Work instructions: The listing below should be reproduced precisely, except for its images.

Exercise data:
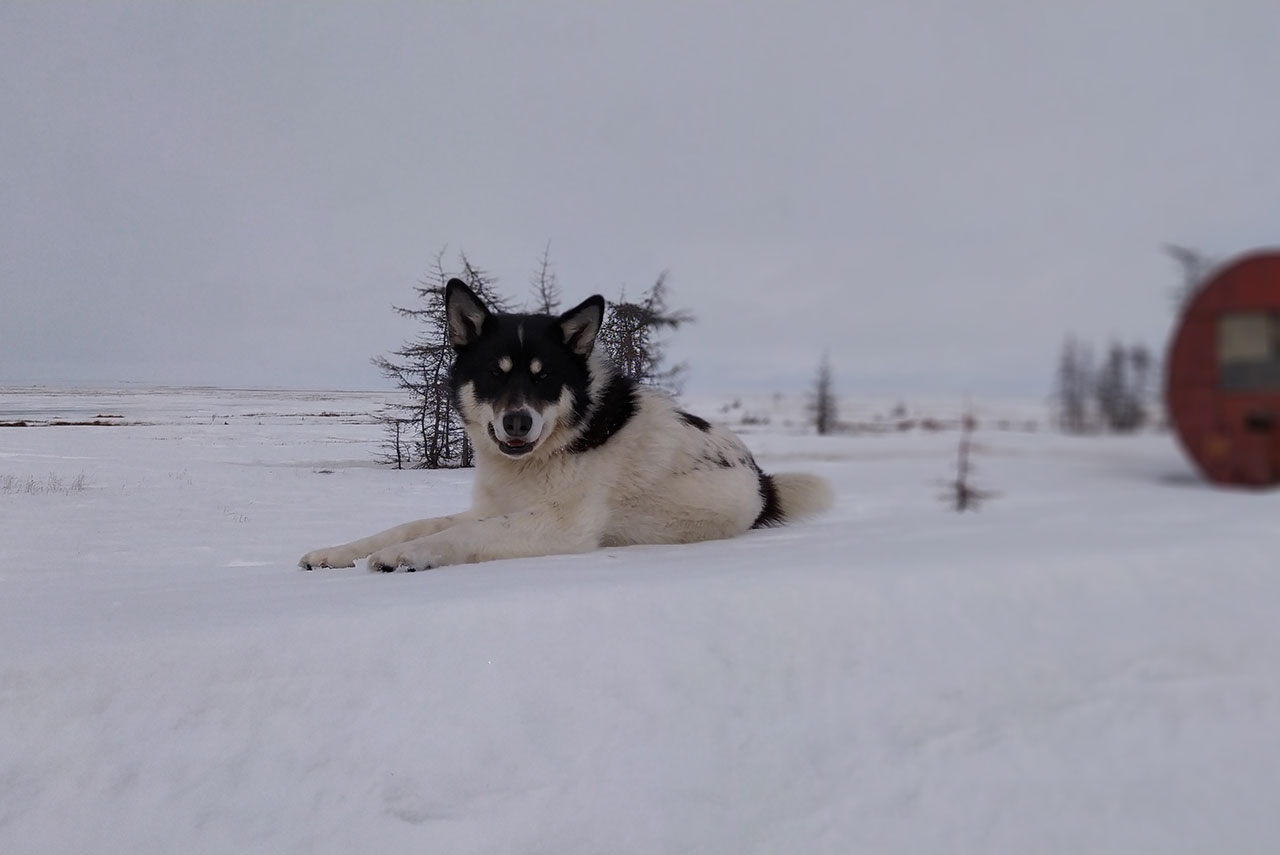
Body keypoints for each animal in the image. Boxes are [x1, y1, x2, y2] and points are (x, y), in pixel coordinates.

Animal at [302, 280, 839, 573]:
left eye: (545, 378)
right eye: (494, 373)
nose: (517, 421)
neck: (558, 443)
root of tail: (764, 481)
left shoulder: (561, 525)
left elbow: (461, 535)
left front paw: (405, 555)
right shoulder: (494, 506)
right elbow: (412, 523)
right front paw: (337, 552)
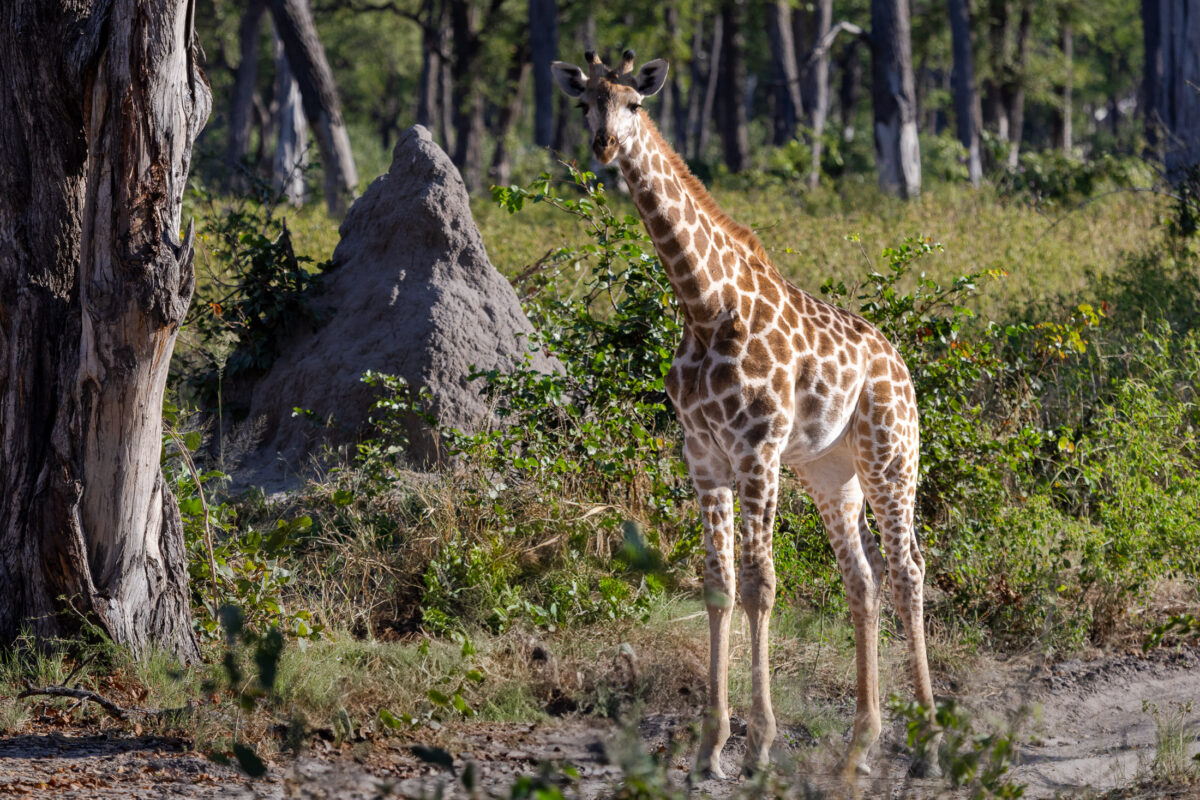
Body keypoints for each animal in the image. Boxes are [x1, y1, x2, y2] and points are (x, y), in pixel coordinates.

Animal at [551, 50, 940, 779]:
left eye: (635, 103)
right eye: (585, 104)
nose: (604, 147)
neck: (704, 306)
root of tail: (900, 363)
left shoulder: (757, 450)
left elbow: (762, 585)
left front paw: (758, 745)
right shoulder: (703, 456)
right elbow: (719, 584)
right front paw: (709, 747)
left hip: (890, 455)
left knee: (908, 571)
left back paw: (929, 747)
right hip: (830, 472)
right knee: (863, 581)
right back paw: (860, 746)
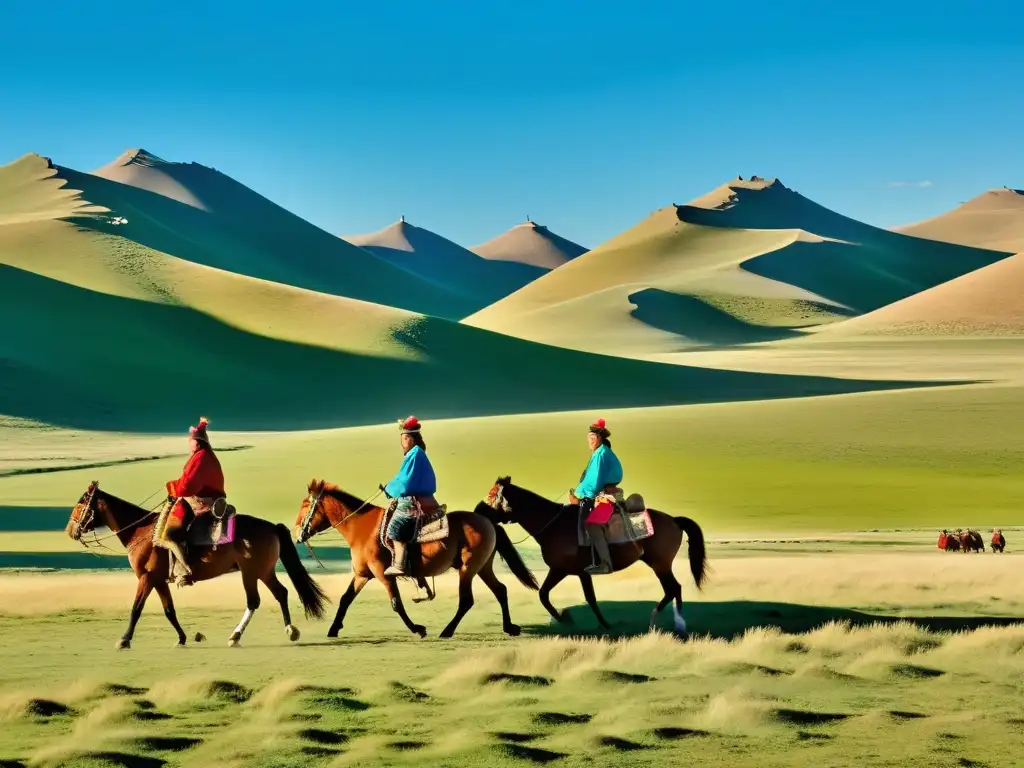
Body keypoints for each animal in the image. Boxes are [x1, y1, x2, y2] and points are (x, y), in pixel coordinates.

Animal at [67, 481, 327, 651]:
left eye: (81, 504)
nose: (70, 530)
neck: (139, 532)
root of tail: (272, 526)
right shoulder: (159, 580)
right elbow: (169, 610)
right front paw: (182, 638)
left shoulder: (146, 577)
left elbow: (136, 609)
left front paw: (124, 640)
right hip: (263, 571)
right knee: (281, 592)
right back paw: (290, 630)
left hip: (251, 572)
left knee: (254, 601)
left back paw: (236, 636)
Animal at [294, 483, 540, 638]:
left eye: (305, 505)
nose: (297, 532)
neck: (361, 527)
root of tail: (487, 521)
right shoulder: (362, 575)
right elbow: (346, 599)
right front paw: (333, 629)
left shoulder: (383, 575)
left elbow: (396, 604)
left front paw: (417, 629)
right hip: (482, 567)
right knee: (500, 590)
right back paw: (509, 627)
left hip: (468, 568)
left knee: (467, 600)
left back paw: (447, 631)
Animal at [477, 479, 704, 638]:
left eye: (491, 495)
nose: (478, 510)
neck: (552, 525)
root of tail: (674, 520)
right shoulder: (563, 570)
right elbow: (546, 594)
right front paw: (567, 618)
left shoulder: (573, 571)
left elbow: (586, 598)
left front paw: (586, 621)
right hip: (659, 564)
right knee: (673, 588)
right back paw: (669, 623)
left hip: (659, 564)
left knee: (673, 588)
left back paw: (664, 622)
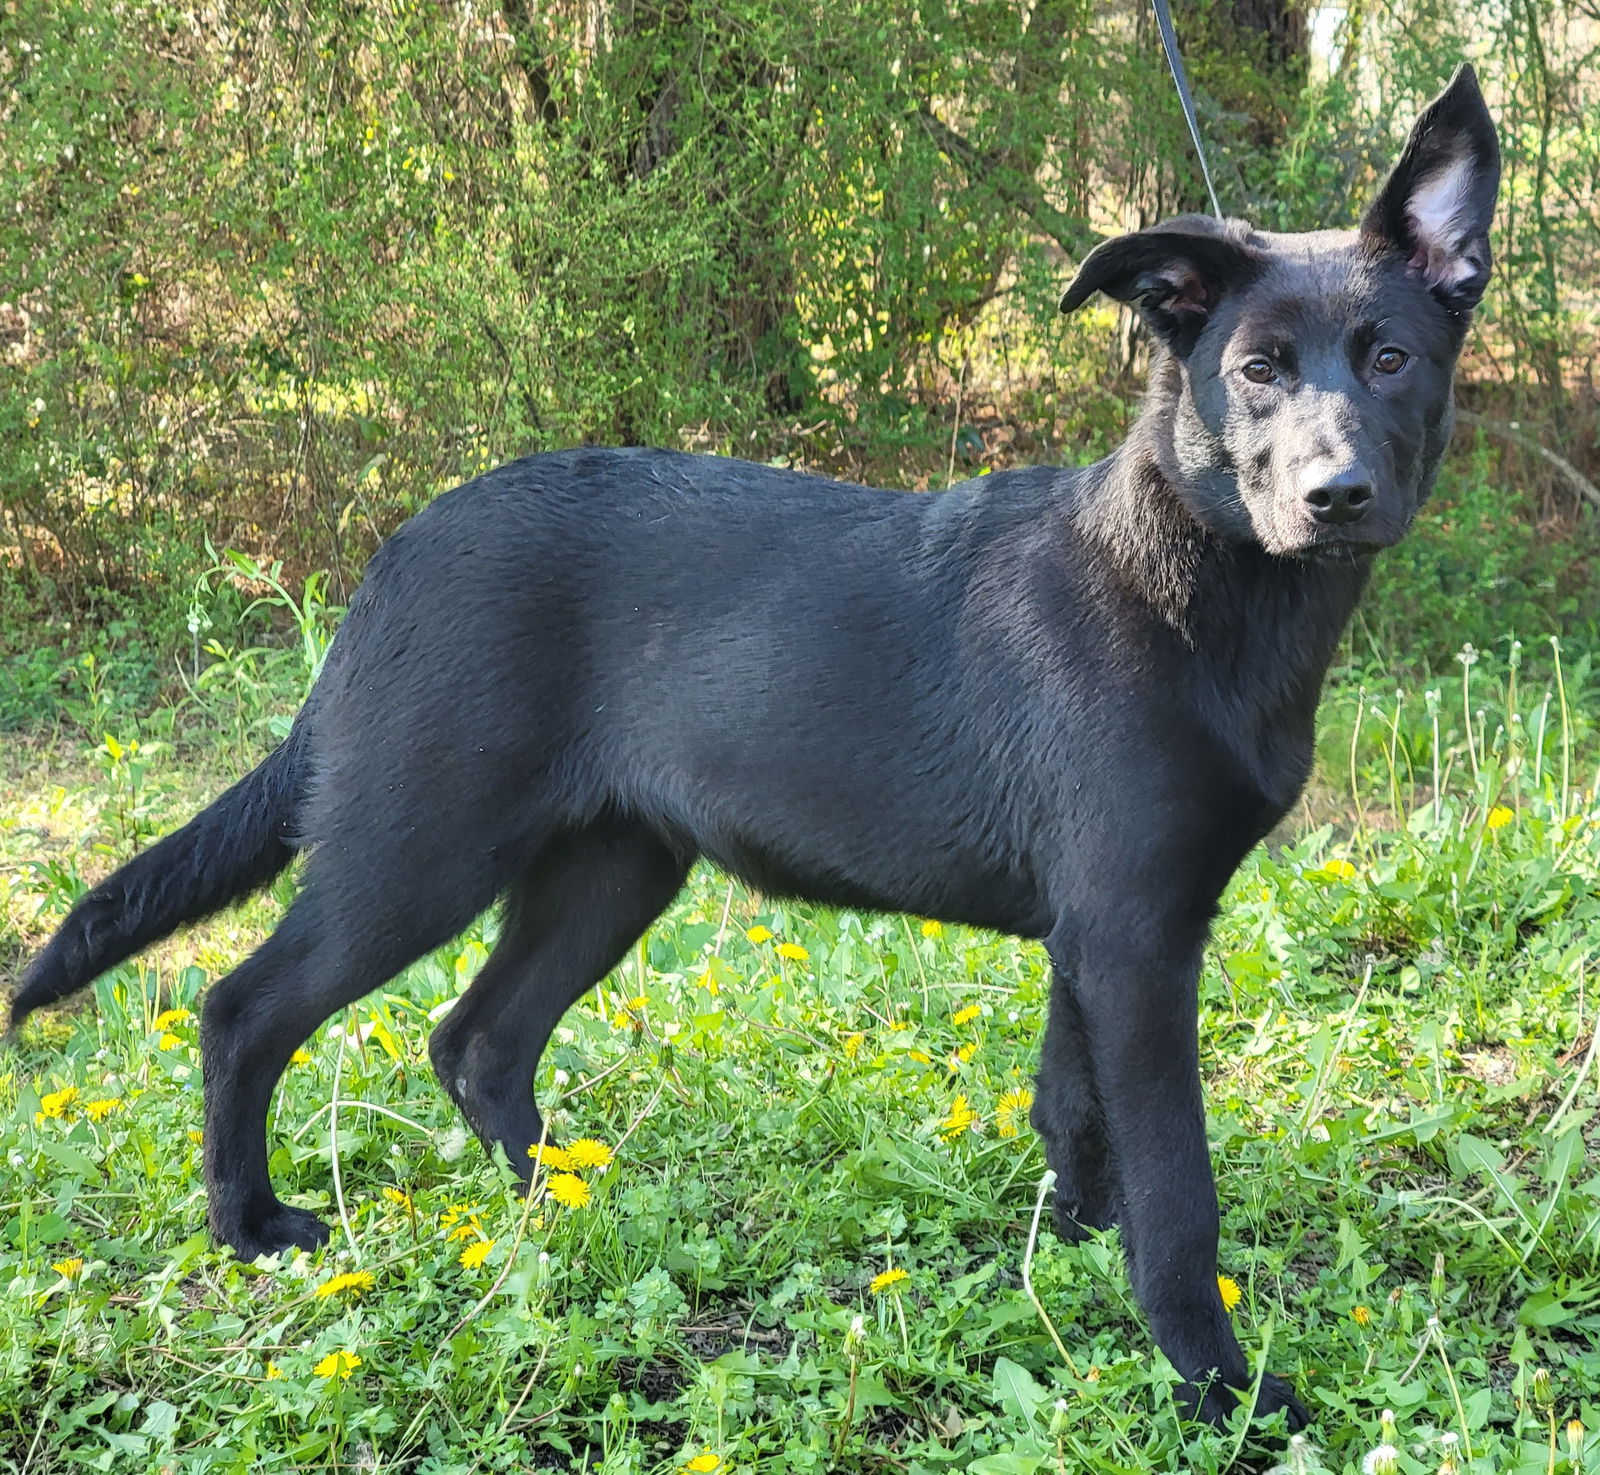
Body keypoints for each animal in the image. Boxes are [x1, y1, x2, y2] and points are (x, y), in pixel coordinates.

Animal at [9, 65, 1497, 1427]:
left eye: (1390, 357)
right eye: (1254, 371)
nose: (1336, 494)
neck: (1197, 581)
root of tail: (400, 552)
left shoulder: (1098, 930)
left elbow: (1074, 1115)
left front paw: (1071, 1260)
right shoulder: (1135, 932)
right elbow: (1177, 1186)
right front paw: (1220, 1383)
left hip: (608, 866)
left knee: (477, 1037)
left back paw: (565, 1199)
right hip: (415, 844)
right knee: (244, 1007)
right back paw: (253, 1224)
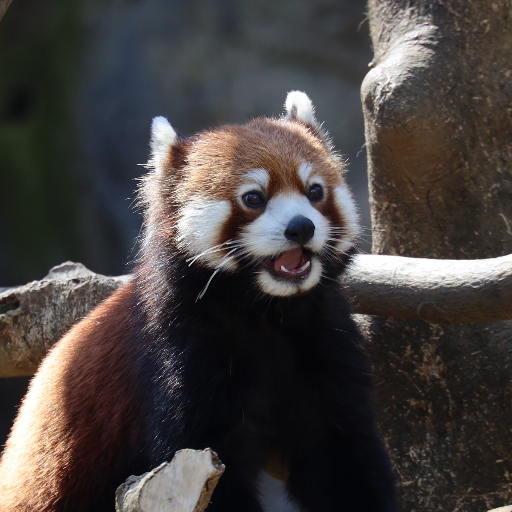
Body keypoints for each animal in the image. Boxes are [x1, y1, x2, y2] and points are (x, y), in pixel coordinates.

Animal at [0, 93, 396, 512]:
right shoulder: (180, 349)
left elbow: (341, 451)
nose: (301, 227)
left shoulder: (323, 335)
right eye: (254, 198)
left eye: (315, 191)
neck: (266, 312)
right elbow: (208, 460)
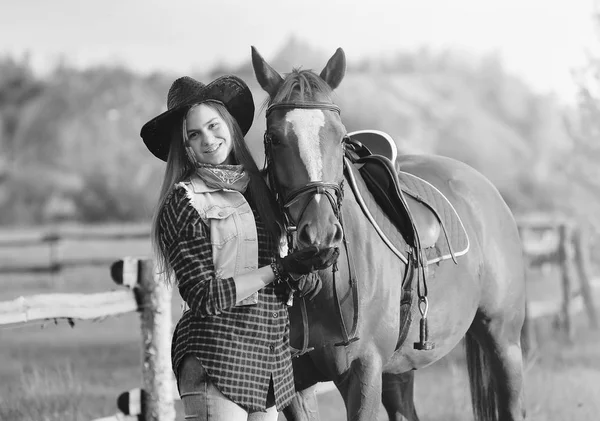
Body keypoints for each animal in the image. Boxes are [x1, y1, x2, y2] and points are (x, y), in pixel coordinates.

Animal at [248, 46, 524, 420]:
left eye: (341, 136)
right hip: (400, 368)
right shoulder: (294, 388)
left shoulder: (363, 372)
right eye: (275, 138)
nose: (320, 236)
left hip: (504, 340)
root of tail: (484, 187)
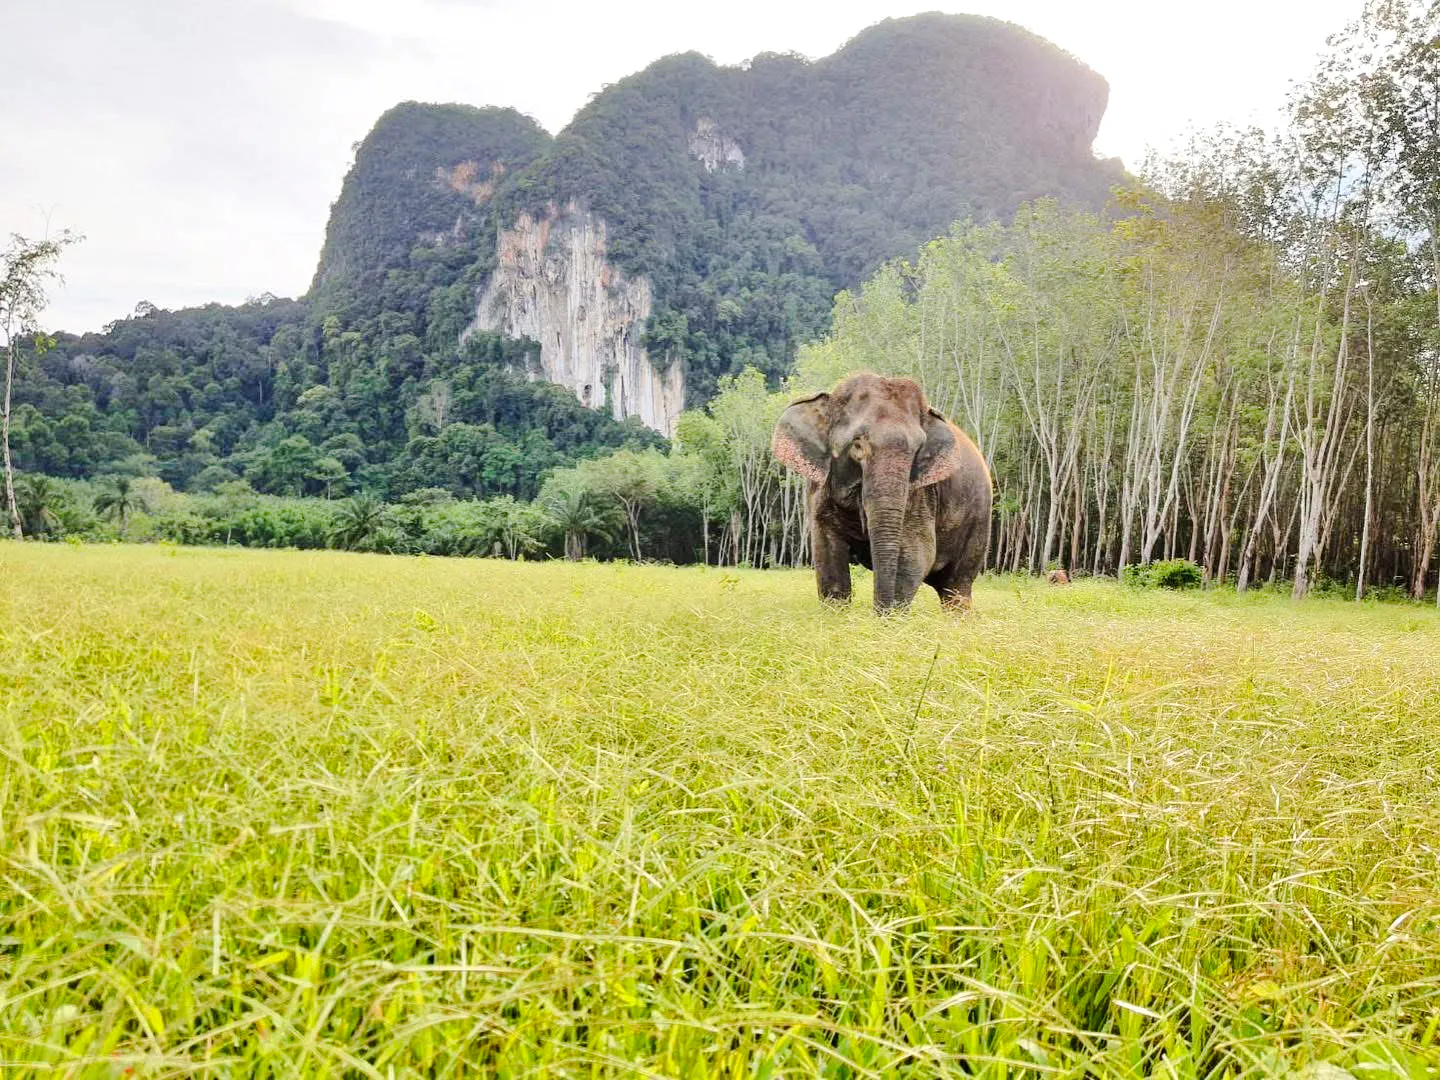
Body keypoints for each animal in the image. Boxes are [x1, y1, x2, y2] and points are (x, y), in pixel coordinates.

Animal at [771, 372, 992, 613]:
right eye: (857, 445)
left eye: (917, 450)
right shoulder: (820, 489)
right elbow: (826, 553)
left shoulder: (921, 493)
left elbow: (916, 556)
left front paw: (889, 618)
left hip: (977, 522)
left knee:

Answer section:
Body keypoints for each animal in the image. Boxes are [x1, y1, x2, y2] and points are (x, y), in pixel coordinates.

Animal at [302, 280, 839, 573]:
left eye: (545, 378)
right eye: (494, 373)
nose: (517, 421)
neck: (558, 443)
root of tail: (764, 481)
left shoulder: (561, 525)
left elbow: (461, 535)
left front paw: (405, 555)
right shoulder: (494, 506)
right elbow: (412, 523)
right front paw: (337, 552)
Body keypoints for each animal in the image. Boxes are [x1, y1, x2, y2] and points are (x, y), in pixel coordinates.

Animal at [551, 50, 940, 779]:
left eye: (635, 103)
right eye: (585, 104)
nose: (604, 147)
neck: (704, 306)
root of tail: (900, 363)
left shoulder: (757, 450)
left elbow: (762, 585)
left front paw: (758, 745)
right shoulder: (703, 456)
right elbow: (719, 584)
right front paw: (709, 747)
left hip: (890, 455)
left knee: (908, 571)
left back paw: (929, 747)
right hip: (830, 472)
right knee: (863, 581)
right back paw: (860, 746)
Body keypoints for each animal in the image. Boxes are [x1, y1, x2, y2] and points are (x, y), in pixel coordinates.

Animal at [67, 481, 327, 651]:
left eye: (81, 504)
nose: (70, 530)
neck: (139, 532)
root of tail: (272, 526)
right shoulder: (159, 580)
right elbow: (169, 610)
right front paw: (182, 638)
left shoulder: (146, 577)
left elbow: (136, 609)
left front paw: (124, 640)
right hip: (263, 571)
right knee: (281, 592)
right back paw: (290, 630)
left hip: (251, 572)
left knee: (254, 601)
left back paw: (236, 636)
Animal at [294, 483, 540, 638]:
left eye: (305, 505)
nose: (297, 532)
neck: (361, 527)
root of tail: (487, 521)
right shoulder: (362, 575)
right elbow: (346, 599)
right front paw: (333, 629)
left shoulder: (383, 575)
left elbow: (396, 604)
left front paw: (417, 629)
right hip: (482, 567)
right knee: (500, 590)
right back paw: (509, 627)
left hip: (468, 568)
left knee: (467, 600)
left back paw: (447, 631)
Animal at [477, 479, 704, 638]:
left eye: (491, 495)
nose: (478, 510)
neck: (552, 525)
root of tail: (674, 520)
right shoulder: (563, 570)
right elbow: (546, 594)
right front paw: (567, 618)
left shoulder: (573, 571)
left elbow: (586, 598)
left front paw: (586, 621)
right hip: (659, 564)
right knee: (673, 588)
right back paw: (669, 623)
left hip: (659, 564)
left knee: (673, 588)
left back paw: (664, 622)
Body keypoints for each animal in the image. Boxes are [x1, y1, x2, y2] and points are (x, y), in pixel coordinates.

Animal at [9, 65, 1497, 1427]:
left eye: (1390, 357)
right eye: (1254, 371)
nose: (1336, 494)
neck: (1197, 581)
root of tail: (400, 552)
left shoulder: (1098, 930)
left elbow: (1074, 1115)
left front paw: (1071, 1260)
right shoulder: (1135, 932)
right elbow: (1177, 1186)
right front paw: (1220, 1383)
left hip: (608, 866)
left knee: (477, 1037)
left back paw: (565, 1199)
right hip: (415, 844)
right knee: (244, 1007)
right back paw: (253, 1224)
Body keypoints for each animal in the image. Boxes are [x1, y1, x2, y2] and points are (x, y), in pixel coordinates.

Animal at [0, 93, 396, 512]:
right shoulder: (180, 349)
left elbow: (341, 451)
nose: (301, 227)
left shoulder: (323, 335)
right eye: (254, 198)
left eye: (315, 191)
neck: (266, 312)
right elbow: (208, 460)
Body keypoints for each animal in the image. Boxes are [x1, y1, x2, y2] and points are (x, y), in pixel coordinates.

Animal at [248, 46, 524, 420]:
left eye: (341, 136)
right hip: (400, 368)
right shoulder: (294, 388)
left shoulder: (363, 372)
right eye: (275, 138)
nose: (320, 236)
left hip: (504, 340)
root of tail: (484, 187)
Body keypoints for each animal in the image. Boxes are [x1, y1, x2, y2] and points are (x, y), in pixel coordinates.

Animal at [771, 372, 992, 613]:
right eye: (857, 445)
left eye: (917, 450)
right shoulder: (820, 489)
right elbow: (826, 553)
left shoulder: (921, 493)
left elbow: (916, 556)
left front paw: (889, 618)
left hip: (977, 522)
left knee:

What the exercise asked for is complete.